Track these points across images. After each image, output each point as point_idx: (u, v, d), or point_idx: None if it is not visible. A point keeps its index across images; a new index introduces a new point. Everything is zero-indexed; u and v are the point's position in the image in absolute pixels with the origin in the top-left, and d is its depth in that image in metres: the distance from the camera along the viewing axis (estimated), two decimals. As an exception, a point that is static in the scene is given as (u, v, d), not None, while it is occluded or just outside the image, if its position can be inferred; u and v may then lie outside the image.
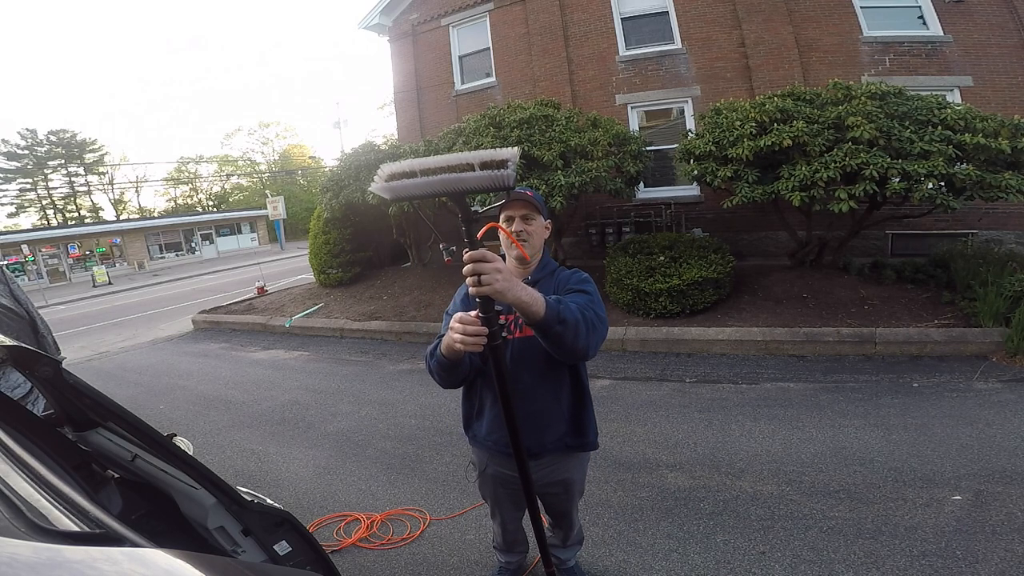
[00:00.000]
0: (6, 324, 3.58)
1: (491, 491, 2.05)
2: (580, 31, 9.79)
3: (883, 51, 8.04)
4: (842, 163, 5.23)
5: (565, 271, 1.86)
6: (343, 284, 9.92)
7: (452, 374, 1.66)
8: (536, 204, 1.78)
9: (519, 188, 1.79)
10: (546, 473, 1.90)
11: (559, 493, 2.00)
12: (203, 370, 6.83)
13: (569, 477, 1.97)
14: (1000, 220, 7.53)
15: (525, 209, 1.78)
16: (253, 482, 3.61)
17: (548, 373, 1.76)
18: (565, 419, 1.84)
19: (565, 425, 1.84)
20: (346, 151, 13.57)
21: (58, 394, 1.47)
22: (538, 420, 1.79)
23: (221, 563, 0.83)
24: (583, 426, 1.87)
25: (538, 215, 1.80)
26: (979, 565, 2.28)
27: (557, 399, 1.81)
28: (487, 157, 1.07)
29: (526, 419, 1.70)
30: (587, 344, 1.49)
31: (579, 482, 2.03)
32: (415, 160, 1.08)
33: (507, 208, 1.79)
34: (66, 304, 17.57)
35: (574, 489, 2.03)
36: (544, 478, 1.90)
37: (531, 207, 1.78)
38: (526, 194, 1.78)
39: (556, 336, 1.43)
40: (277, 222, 31.06)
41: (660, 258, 6.45)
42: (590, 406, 1.89)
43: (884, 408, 3.93)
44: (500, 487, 2.00)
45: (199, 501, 1.35)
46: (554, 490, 1.97)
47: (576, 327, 1.45)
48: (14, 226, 37.50)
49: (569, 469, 1.95)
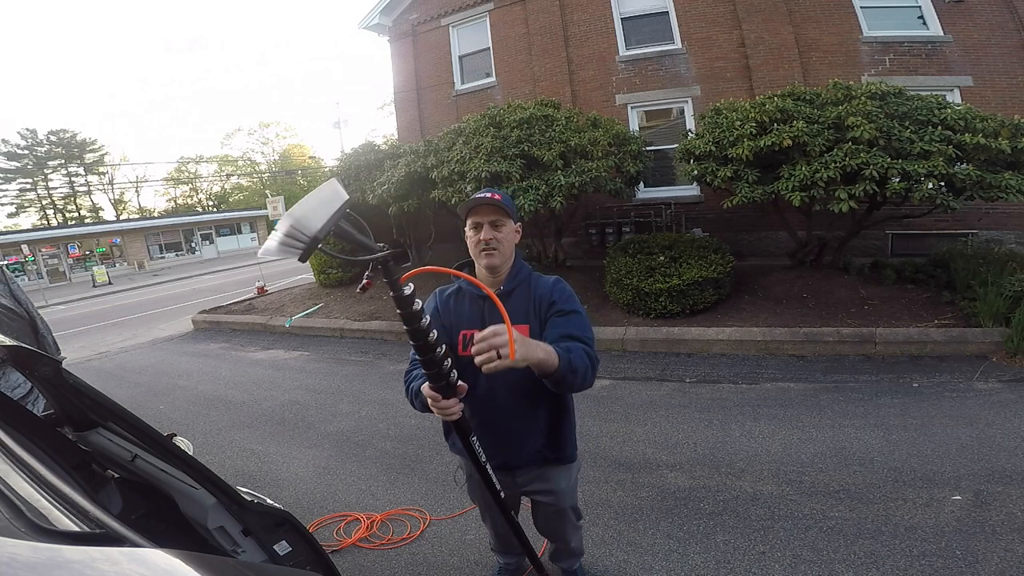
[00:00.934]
0: (6, 324, 3.58)
1: (479, 495, 1.99)
2: (580, 31, 9.79)
3: (883, 51, 8.04)
4: (842, 163, 5.23)
5: (542, 279, 1.75)
6: (343, 284, 9.92)
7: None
8: (505, 208, 1.65)
9: (484, 191, 1.69)
10: (528, 480, 1.87)
11: (549, 503, 1.94)
12: (203, 370, 6.82)
13: (555, 487, 1.90)
14: (1000, 220, 7.53)
15: (494, 214, 1.64)
16: (253, 482, 3.61)
17: (526, 391, 1.68)
18: (543, 433, 1.78)
19: (543, 439, 1.78)
20: (346, 151, 13.57)
21: (58, 394, 1.47)
22: (514, 435, 1.75)
23: (221, 563, 0.83)
24: (561, 440, 1.81)
25: (508, 219, 1.67)
26: (979, 565, 2.28)
27: (534, 415, 1.75)
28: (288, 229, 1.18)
29: (502, 435, 1.72)
30: (591, 382, 1.52)
31: (568, 494, 1.95)
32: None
33: (473, 214, 1.65)
34: (66, 304, 17.57)
35: (563, 502, 1.95)
36: (527, 485, 1.88)
37: (500, 211, 1.65)
38: (493, 198, 1.64)
39: (566, 384, 1.45)
40: (277, 222, 31.02)
41: (660, 258, 6.45)
42: (570, 420, 1.83)
43: (884, 408, 3.93)
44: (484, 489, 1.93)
45: (199, 501, 1.35)
46: (542, 498, 1.92)
47: (585, 372, 1.46)
48: (14, 226, 37.52)
49: (552, 479, 1.89)
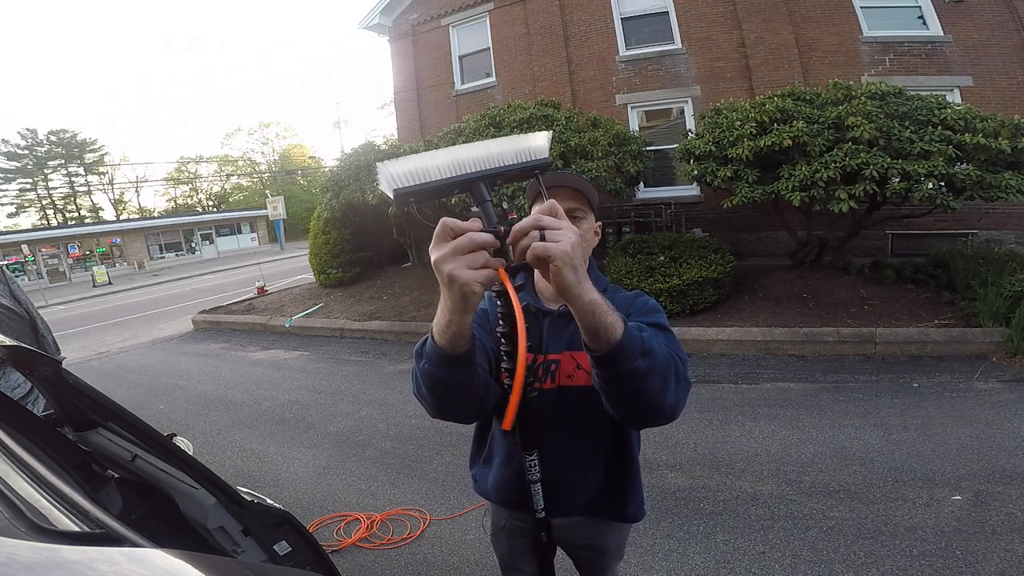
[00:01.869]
0: (6, 324, 3.57)
1: (504, 542, 1.50)
2: (580, 31, 9.79)
3: (883, 51, 8.04)
4: (842, 163, 5.23)
5: (619, 293, 1.31)
6: (343, 284, 9.92)
7: (448, 385, 0.96)
8: (588, 197, 1.25)
9: (563, 170, 1.33)
10: (573, 534, 1.41)
11: (590, 557, 1.50)
12: (203, 370, 6.82)
13: (603, 544, 1.46)
14: (1000, 220, 7.53)
15: (574, 201, 1.23)
16: (253, 482, 3.61)
17: (585, 435, 1.27)
18: (600, 486, 1.33)
19: (598, 491, 1.34)
20: (346, 151, 13.57)
21: (58, 394, 1.46)
22: (565, 485, 1.32)
23: (221, 563, 0.83)
24: (623, 499, 1.36)
25: (590, 212, 1.26)
26: (979, 565, 2.28)
27: (592, 464, 1.33)
28: (521, 145, 0.88)
29: (549, 484, 1.23)
30: (676, 400, 0.97)
31: (616, 548, 1.51)
32: (428, 155, 0.83)
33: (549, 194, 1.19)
34: (66, 304, 17.57)
35: (609, 556, 1.50)
36: (570, 538, 1.43)
37: (581, 199, 1.24)
38: (579, 178, 1.26)
39: (634, 376, 0.89)
40: (277, 222, 31.03)
41: (660, 258, 6.45)
42: (637, 479, 1.37)
43: (884, 408, 3.93)
44: (516, 537, 1.47)
45: (199, 501, 1.35)
46: (583, 553, 1.49)
47: (666, 369, 0.93)
48: (14, 226, 37.51)
49: (602, 535, 1.44)
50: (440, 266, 0.77)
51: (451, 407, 1.02)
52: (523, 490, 1.21)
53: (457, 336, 0.87)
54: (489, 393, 1.09)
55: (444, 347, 0.89)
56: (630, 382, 0.89)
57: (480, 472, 1.44)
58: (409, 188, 0.81)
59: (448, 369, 0.92)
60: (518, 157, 0.88)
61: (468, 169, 0.84)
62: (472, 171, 0.84)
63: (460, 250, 0.76)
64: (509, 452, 1.30)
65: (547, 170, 0.95)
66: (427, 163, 0.81)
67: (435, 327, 0.90)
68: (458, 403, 1.02)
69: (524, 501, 1.23)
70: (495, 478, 1.38)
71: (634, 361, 0.87)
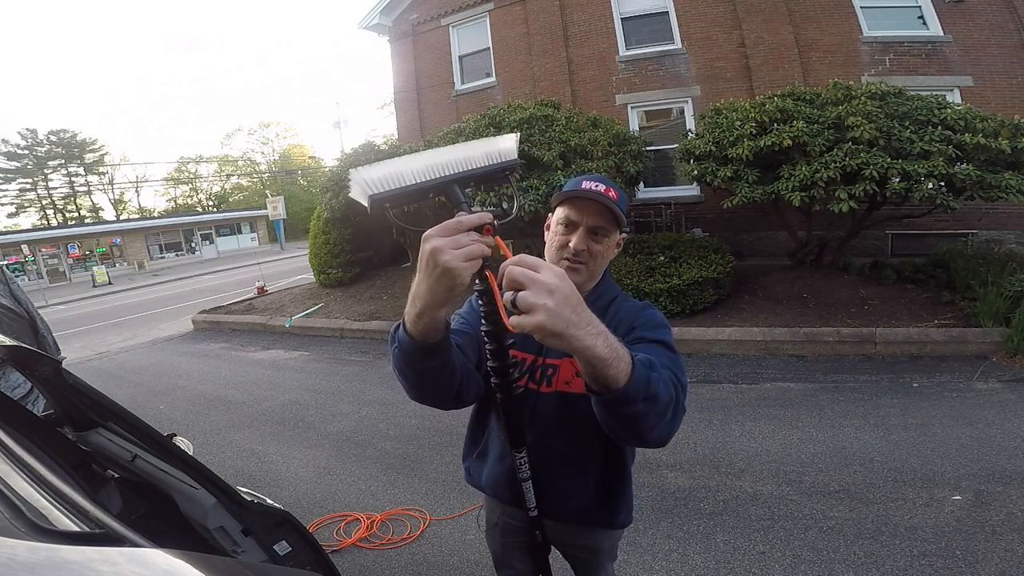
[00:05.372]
0: (6, 324, 3.57)
1: (497, 539, 1.57)
2: (580, 31, 9.80)
3: (883, 51, 8.04)
4: (842, 163, 5.23)
5: (628, 303, 1.29)
6: (343, 284, 9.92)
7: (419, 371, 0.98)
8: (617, 213, 1.18)
9: (589, 178, 1.24)
10: (564, 534, 1.46)
11: (582, 557, 1.55)
12: (203, 370, 6.82)
13: (594, 545, 1.51)
14: (1000, 220, 7.53)
15: (602, 219, 1.19)
16: (253, 482, 3.61)
17: (580, 441, 1.28)
18: (591, 492, 1.35)
19: (591, 499, 1.35)
20: (346, 151, 13.58)
21: (58, 394, 1.47)
22: (558, 489, 1.34)
23: (221, 563, 0.83)
24: (613, 507, 1.39)
25: (615, 230, 1.22)
26: (979, 565, 2.28)
27: (584, 470, 1.34)
28: (491, 148, 0.93)
29: (541, 485, 1.24)
30: (671, 430, 0.95)
31: (608, 549, 1.55)
32: (401, 160, 0.86)
33: (569, 206, 1.21)
34: (66, 304, 17.56)
35: (601, 556, 1.55)
36: (562, 537, 1.47)
37: (609, 217, 1.18)
38: (606, 192, 1.18)
39: (631, 418, 0.87)
40: (277, 222, 31.05)
41: (660, 258, 6.45)
42: (628, 487, 1.39)
43: (884, 408, 3.93)
44: (509, 535, 1.52)
45: (199, 501, 1.35)
46: (576, 553, 1.54)
47: (665, 409, 0.91)
48: (14, 226, 37.50)
49: (593, 537, 1.49)
50: (425, 243, 0.80)
51: (428, 391, 1.05)
52: (515, 487, 1.22)
53: (428, 328, 0.90)
54: (470, 383, 1.10)
55: (415, 335, 0.92)
56: (627, 420, 0.88)
57: (474, 465, 1.47)
58: (384, 193, 0.84)
59: (417, 356, 0.94)
60: (488, 159, 0.93)
61: (441, 173, 0.88)
62: (445, 174, 0.88)
63: (447, 230, 0.80)
64: (504, 449, 1.31)
65: (516, 171, 0.98)
66: (400, 168, 0.85)
67: (406, 316, 0.91)
68: (433, 388, 1.04)
69: (516, 498, 1.25)
70: (489, 473, 1.41)
71: (635, 406, 0.85)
#####
* EXERCISE REQUIREMENTS
Print the lines from the beginning of the records up to and including the line containing "12: (203, 370, 6.83)", word for word, with no pictures.

* SOLUTION FOR THIS EXERCISE
Track these points across images. After each image, output each point as point_idx: (u, v, d), or point_idx: None if it is not visible. A point keeps its index across images; a new index introduces a new point. Everything is zero-indexed; u and v are the point's position in the image in absolute pixels with the origin in the top-left, and d is its depth in that image in metres: the distance from the camera along the viewing axis (estimated), two decimals. As an exception, a point that is static in the scene is given as (u, v, d), not None, while it is occluded or just outside the image, if its position can be inferred; u and v may then lie outside the image.
[00:00.000]
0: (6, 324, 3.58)
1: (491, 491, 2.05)
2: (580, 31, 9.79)
3: (883, 51, 8.04)
4: (842, 163, 5.23)
5: (565, 271, 1.86)
6: (343, 284, 9.92)
7: (452, 374, 1.66)
8: (536, 204, 1.78)
9: (519, 188, 1.79)
10: (546, 473, 1.90)
11: (559, 493, 2.00)
12: (203, 370, 6.83)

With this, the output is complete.